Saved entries
-------------------------

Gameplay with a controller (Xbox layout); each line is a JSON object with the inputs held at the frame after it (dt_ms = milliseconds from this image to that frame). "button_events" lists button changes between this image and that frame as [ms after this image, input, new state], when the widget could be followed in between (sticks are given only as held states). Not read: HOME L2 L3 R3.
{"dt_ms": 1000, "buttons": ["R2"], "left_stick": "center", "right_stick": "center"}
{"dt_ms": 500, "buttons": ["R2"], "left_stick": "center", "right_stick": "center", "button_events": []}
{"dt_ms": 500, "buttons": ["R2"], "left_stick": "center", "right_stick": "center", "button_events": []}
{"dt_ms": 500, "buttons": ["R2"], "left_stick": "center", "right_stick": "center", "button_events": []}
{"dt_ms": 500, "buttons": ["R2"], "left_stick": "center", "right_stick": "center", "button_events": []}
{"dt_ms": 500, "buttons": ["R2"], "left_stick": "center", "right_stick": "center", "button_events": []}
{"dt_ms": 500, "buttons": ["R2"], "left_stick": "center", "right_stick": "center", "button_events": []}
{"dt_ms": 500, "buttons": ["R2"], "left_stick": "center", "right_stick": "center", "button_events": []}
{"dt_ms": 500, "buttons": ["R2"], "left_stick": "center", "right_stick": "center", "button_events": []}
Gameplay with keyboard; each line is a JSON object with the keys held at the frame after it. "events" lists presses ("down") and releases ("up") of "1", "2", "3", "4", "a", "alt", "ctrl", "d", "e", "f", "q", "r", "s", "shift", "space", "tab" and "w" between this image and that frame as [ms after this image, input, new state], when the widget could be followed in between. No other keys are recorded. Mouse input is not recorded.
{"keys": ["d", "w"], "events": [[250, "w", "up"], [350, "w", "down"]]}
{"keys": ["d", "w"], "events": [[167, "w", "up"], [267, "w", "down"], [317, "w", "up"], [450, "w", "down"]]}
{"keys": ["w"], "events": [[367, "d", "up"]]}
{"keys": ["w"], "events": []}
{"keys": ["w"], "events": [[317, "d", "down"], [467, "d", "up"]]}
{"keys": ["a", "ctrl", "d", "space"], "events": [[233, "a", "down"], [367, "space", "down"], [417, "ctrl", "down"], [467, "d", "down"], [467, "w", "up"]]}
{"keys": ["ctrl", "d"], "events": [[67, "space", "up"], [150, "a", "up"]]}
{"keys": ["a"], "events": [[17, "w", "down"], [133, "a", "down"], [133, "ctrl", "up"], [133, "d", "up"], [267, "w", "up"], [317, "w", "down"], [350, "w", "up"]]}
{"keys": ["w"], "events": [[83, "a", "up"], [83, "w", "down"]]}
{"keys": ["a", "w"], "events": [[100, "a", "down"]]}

-------------------------

YOUR TASK
Copy out exactly the lines running from the line with "Gameplay with keyboard;" to the end of the records, inclusive.

TASK ANSWER
Gameplay with keyboard; each line is a JSON object with the keys held at the frame after it. "events" lists presses ("down") and releases ("up") of "1", "2", "3", "4", "a", "alt", "ctrl", "d", "e", "f", "q", "r", "s", "shift", "space", "tab" and "w" between this image and that frame as [ms after this image, input, new state], when the widget could be followed in between. No other keys are recorded. Mouse input is not recorded.
{"keys": ["d", "w"], "events": [[250, "w", "up"], [350, "w", "down"]]}
{"keys": ["d", "w"], "events": [[167, "w", "up"], [267, "w", "down"], [317, "w", "up"], [450, "w", "down"]]}
{"keys": ["w"], "events": [[367, "d", "up"]]}
{"keys": ["w"], "events": []}
{"keys": ["w"], "events": [[317, "d", "down"], [467, "d", "up"]]}
{"keys": ["a", "ctrl", "d", "space"], "events": [[233, "a", "down"], [367, "space", "down"], [417, "ctrl", "down"], [467, "d", "down"], [467, "w", "up"]]}
{"keys": ["ctrl", "d"], "events": [[67, "space", "up"], [150, "a", "up"]]}
{"keys": ["a"], "events": [[17, "w", "down"], [133, "a", "down"], [133, "ctrl", "up"], [133, "d", "up"], [267, "w", "up"], [317, "w", "down"], [350, "w", "up"]]}
{"keys": ["w"], "events": [[83, "a", "up"], [83, "w", "down"]]}
{"keys": ["a", "w"], "events": [[100, "a", "down"]]}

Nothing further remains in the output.